For example, self driving cars have sensors that measure the distance to different obstacles. These data will be the input of the neural network. The output data will be the direction and acceleration of the car. The network will process the input data (this is what we will try to understand) and finally output how the car will move. The key, will be how we train the network and make it more intelligent. This is where we will take advantage of the calculus and in this example the network will know exactly how to process the data to avoid obstacles and follow the road.

In this post you will learn with a mathematical notation how do they perform and how do they learn internally.

## Achitecture of network

Now we will start by knowing how a network is structured

We can define a neural network as a graph $G(V,A)$ where $V$ are the vertices of the graph and $A$ the arists.

In neural networks the vertices are called **neurons **and the arists, connections or **weights**. Also each neuron will have special weights called **bias**. In the following image we can appreciate the neurons and weights:

The graph of image 3 is conex and also is a digraph because every connection has a direction. Each layer is fully connected to the next (that means that every neuron of a layer is connected to every neuron of the next layer).

Also, the graph induced by two adyacent layers of neurons will be fully bipartite. If the numbers of neurons of a layer is $m$ and the number of the next layer is $n$, then we will have the bipartite subgraph $K_{m,n}$ and the number of connections between two layers will be $k=n \cdot m$

Each network will be structured in a **layered** architecture where each layer will contain neurons.
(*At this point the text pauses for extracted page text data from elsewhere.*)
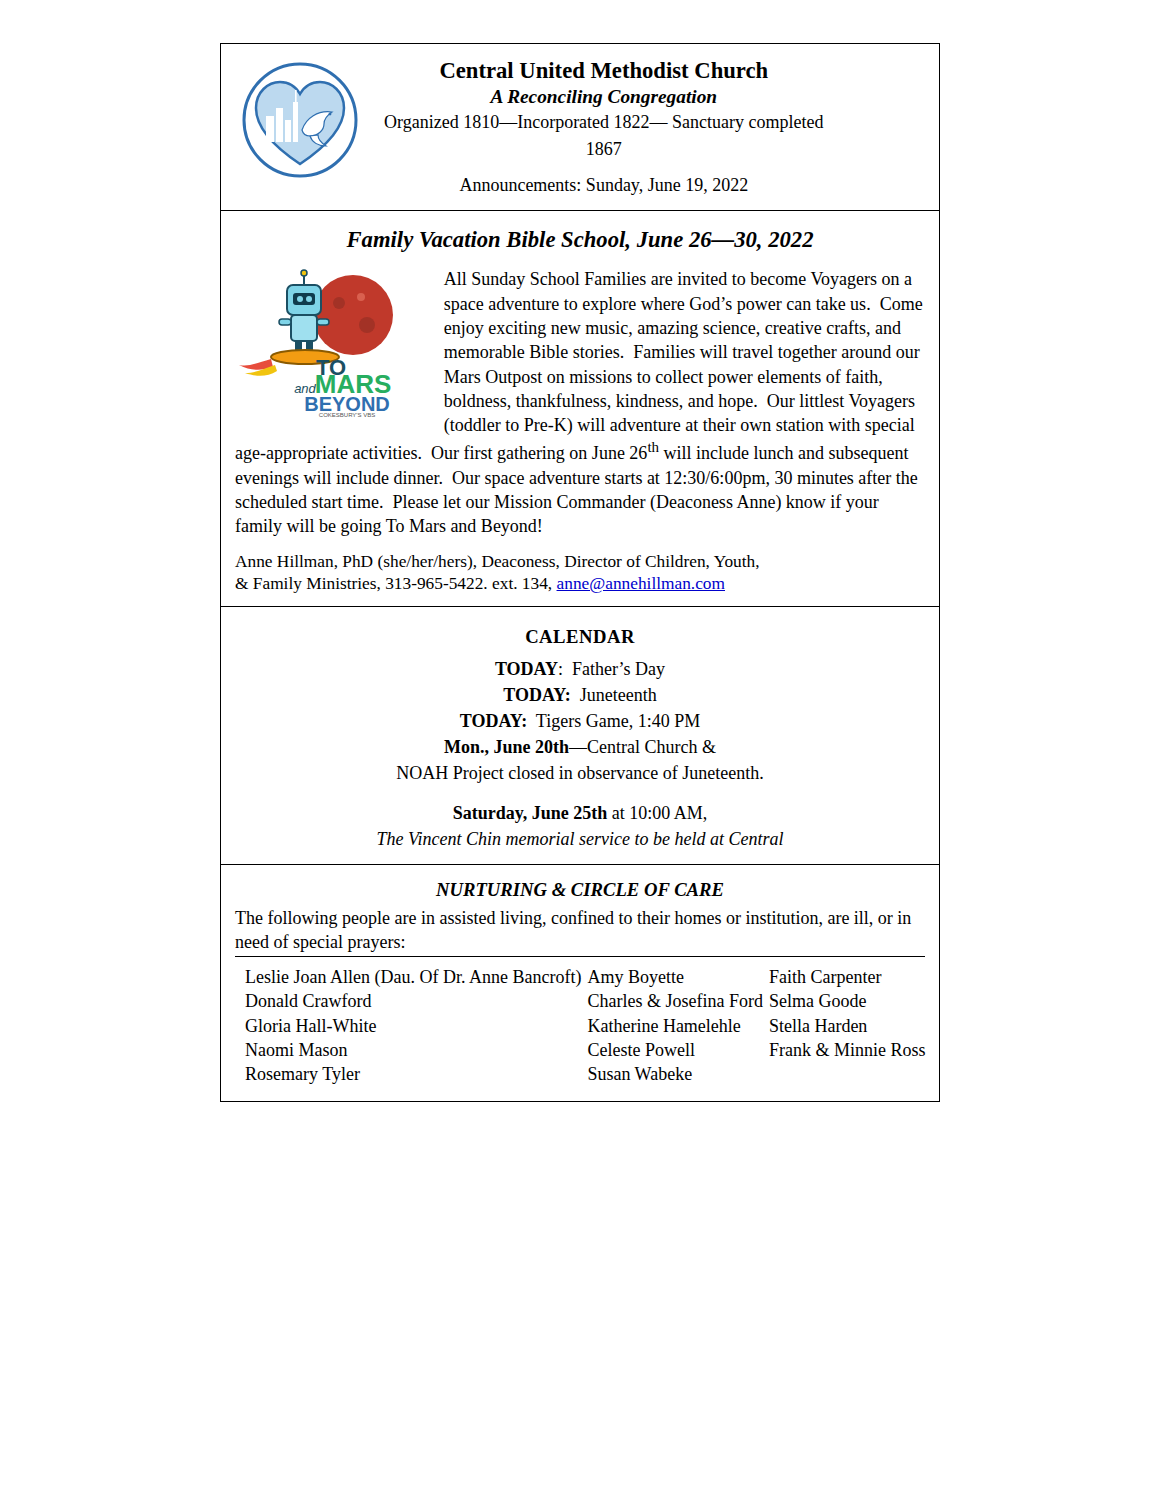Central United Methodist Church
A Reconciling Congregation
Organized 1810—Incorporated 1822— Sanctuary completed 1867
Announcements: Sunday, June 19, 2022
Family Vacation Bible School, June 26—30, 2022
TO MARS and BEYOND COKESBURY'S VBS
All Sunday School Families are invited to become Voyagers on a space adventure to explore where God’s power can take us. Come enjoy exciting new music, amazing science, creative crafts, and memorable Bible stories. Families will travel together around our Mars Outpost on missions to collect power elements of faith, boldness, thankfulness, kindness, and hope. Our littlest Voyagers (toddler to Pre-K) will adventure at their own station with special age-appropriate activities. Our first gathering on June 26th will include lunch and subsequent evenings will include dinner. Our space adventure starts at 12:30/6:00pm, 30 minutes after the scheduled start time. Please let our Mission Commander (Deaconess Anne) know if your family will be going To Mars and Beyond!
Anne Hillman, PhD (she/her/hers), Deaconess, Director of Children, Youth,
& Family Ministries, 313-965-5422. ext. 134, anne@annehillman.com
CALENDAR
TODAY: Father’s Day
TODAY: Juneteenth
TODAY: Tigers Game, 1:40 PM
Mon., June 20th—Central Church &
NOAH Project closed in observance of Juneteenth.
Saturday, June 25th at 10:00 AM,
The Vincent Chin memorial service to be held at Central
NURTURING & CIRCLE OF CARE
The following people are in assisted living, confined to their homes or institution, are ill, or in need of special prayers:
| Leslie Joan Allen (Dau. Of Dr. Anne Bancroft) | Amy Boyette | Faith Carpenter |
| Donald Crawford | Charles & Josefina Ford | Selma Goode |
| Gloria Hall-White | Katherine Hamelehle | Stella Harden |
| Naomi Mason | Celeste Powell | Frank & Minnie Ross |
| Rosemary Tyler | Susan Wabeke | |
The topology of the neural network can be subdivided in three type of layers: **INPUT LAYER, HIDDEN LAYER AND OUTPUT LAYER**. The network will have only one input layer and one output layer. Each one with an specific number of neurons. However, the network can have more than one hidden layer. For instance, in picture 3 we have an input layer of 5 neurons, 2 hidden layers, one of 3 and another of 4 neurons and finally, the output layer of 2 neurons.

Every component in the network will contain values. The input layer neurons will store the data we want to analyze or use to calculate the prediction. Hidden and output neurons will calculate their values during the process of the update algorithm.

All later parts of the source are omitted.